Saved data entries
# # # # # # #
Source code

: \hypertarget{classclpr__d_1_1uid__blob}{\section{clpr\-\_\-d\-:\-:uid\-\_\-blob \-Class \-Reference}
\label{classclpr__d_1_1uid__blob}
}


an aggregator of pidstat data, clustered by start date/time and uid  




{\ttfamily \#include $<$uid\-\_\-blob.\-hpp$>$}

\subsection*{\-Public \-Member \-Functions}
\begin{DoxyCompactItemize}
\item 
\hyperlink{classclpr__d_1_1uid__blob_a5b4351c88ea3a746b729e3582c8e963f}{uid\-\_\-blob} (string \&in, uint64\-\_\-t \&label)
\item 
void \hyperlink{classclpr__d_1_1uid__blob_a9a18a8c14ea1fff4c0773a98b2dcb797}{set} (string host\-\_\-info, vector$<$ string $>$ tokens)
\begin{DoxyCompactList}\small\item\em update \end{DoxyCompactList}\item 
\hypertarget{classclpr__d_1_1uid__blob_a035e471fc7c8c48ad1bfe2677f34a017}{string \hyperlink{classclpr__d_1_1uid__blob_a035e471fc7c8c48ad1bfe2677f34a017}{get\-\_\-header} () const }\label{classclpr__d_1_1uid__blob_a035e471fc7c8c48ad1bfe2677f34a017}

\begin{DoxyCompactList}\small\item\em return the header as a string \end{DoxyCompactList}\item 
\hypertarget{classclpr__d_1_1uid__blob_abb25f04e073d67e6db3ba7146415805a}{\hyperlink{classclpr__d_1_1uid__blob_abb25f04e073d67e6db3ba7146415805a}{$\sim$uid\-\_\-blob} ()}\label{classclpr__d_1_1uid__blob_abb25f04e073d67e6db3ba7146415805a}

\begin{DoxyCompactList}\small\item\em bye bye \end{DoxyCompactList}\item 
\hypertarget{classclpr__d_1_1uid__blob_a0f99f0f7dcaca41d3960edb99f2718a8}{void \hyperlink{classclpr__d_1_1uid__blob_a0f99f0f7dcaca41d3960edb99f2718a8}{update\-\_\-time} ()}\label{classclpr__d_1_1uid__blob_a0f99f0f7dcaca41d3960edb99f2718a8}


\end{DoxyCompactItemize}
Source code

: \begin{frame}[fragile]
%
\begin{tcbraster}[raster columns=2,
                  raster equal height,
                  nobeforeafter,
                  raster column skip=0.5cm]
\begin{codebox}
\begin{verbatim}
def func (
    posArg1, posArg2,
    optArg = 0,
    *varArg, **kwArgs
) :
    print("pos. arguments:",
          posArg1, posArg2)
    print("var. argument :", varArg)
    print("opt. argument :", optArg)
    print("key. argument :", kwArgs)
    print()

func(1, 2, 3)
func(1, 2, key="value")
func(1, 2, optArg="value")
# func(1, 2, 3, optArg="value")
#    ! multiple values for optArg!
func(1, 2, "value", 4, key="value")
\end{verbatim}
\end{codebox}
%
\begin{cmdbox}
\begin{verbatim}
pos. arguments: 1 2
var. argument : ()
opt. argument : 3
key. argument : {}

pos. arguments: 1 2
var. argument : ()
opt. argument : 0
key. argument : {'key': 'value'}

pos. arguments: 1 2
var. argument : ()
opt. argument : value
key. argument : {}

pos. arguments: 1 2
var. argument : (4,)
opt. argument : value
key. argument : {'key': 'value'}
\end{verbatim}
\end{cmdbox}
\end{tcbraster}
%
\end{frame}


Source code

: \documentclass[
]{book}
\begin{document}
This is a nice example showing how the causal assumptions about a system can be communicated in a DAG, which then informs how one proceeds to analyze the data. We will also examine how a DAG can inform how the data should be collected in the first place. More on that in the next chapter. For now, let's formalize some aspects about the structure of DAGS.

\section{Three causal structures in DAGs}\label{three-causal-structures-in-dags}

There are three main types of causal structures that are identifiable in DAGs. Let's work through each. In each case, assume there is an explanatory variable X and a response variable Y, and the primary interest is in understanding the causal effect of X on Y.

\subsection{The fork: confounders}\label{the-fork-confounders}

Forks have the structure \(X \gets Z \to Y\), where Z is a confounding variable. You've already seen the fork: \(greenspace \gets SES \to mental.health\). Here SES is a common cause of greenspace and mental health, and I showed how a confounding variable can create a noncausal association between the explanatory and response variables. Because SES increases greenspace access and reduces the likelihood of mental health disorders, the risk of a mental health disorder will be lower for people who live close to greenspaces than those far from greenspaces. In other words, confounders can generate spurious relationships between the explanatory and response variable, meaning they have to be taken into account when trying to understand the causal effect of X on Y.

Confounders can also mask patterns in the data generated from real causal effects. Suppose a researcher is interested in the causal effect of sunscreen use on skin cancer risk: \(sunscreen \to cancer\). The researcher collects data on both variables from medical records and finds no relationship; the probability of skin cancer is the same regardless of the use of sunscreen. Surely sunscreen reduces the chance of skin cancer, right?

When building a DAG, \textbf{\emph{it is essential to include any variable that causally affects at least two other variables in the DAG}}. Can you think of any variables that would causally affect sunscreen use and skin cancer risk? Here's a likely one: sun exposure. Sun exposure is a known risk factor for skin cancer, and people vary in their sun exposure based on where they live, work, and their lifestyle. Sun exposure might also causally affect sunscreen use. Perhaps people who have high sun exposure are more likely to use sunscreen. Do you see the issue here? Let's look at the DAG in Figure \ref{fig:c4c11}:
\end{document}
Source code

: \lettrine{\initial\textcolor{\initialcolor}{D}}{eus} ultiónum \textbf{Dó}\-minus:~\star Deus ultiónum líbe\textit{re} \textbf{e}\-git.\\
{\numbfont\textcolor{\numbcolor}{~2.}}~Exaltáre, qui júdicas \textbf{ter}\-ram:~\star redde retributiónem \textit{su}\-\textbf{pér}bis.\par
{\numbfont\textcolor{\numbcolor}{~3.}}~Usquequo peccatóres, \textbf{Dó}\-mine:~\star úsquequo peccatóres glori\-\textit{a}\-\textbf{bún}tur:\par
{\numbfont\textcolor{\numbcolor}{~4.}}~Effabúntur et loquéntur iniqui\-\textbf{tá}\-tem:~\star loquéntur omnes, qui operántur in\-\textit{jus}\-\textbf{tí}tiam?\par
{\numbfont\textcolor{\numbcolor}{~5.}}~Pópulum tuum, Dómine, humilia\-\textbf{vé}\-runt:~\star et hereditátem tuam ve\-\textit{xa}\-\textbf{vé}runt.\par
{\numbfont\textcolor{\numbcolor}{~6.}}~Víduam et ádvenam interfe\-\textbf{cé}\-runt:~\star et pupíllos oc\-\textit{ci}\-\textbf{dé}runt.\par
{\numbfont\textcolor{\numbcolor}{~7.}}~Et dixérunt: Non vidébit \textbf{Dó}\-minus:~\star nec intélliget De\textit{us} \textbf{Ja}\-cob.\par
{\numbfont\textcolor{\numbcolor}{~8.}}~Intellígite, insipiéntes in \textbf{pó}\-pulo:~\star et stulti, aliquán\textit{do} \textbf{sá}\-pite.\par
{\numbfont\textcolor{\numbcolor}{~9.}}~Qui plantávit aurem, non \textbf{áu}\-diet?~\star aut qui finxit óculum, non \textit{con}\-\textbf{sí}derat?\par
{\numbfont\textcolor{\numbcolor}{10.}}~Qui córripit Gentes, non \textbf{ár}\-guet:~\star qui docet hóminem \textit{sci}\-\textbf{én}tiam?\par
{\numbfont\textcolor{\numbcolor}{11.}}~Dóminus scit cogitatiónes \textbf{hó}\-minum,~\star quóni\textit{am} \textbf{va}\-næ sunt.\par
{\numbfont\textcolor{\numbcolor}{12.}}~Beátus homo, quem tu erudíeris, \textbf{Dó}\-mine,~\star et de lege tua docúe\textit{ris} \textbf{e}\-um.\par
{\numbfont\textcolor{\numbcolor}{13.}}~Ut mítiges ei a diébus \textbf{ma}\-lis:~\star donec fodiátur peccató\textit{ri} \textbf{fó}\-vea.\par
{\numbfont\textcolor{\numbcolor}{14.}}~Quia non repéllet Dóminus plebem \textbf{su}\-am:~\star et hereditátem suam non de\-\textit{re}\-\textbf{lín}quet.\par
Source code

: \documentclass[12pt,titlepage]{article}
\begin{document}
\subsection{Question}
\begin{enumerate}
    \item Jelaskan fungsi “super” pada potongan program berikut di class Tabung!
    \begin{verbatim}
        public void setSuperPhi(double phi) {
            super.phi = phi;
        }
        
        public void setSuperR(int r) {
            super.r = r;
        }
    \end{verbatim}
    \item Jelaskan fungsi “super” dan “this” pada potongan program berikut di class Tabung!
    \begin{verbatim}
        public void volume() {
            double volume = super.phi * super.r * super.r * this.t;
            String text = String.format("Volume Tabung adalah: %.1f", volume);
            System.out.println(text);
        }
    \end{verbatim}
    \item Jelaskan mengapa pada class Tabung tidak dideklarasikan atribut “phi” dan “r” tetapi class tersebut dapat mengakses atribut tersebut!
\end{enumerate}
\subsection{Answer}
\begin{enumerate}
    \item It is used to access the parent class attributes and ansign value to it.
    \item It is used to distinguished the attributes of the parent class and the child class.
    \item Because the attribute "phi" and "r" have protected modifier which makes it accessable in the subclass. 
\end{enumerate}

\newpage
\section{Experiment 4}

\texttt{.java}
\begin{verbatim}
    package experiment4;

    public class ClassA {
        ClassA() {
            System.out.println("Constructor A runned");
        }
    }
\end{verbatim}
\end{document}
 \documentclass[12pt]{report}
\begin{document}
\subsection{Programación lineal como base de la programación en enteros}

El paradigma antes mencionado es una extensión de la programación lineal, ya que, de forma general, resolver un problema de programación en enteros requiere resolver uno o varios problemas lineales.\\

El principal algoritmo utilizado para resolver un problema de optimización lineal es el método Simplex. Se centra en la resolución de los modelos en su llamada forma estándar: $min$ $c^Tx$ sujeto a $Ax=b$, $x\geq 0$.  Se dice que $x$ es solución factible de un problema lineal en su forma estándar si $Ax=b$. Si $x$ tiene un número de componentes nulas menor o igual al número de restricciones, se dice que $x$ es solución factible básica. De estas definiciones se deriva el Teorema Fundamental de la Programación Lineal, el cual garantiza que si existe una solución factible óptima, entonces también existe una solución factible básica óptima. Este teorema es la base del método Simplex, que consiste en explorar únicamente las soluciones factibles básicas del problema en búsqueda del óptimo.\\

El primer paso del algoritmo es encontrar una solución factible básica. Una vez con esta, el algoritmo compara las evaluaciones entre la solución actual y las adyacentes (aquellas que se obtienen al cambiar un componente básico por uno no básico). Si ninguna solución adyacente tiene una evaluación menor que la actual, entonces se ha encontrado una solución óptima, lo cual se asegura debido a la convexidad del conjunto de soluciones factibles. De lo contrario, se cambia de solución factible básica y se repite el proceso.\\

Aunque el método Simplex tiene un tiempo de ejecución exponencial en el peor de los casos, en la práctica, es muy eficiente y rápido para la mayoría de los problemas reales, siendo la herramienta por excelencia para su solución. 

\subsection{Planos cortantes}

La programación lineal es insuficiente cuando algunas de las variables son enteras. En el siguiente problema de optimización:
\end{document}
# # # # # # #
*Job item:*
Copy each line of the entries in which the string "potongan" is found.

*Result of the exercise:*
    \item Jelaskan fungsi “super” pada potongan program berikut di class Tabung!
    \item Jelaskan fungsi “super” dan “this” pada potongan program berikut di class Tabung!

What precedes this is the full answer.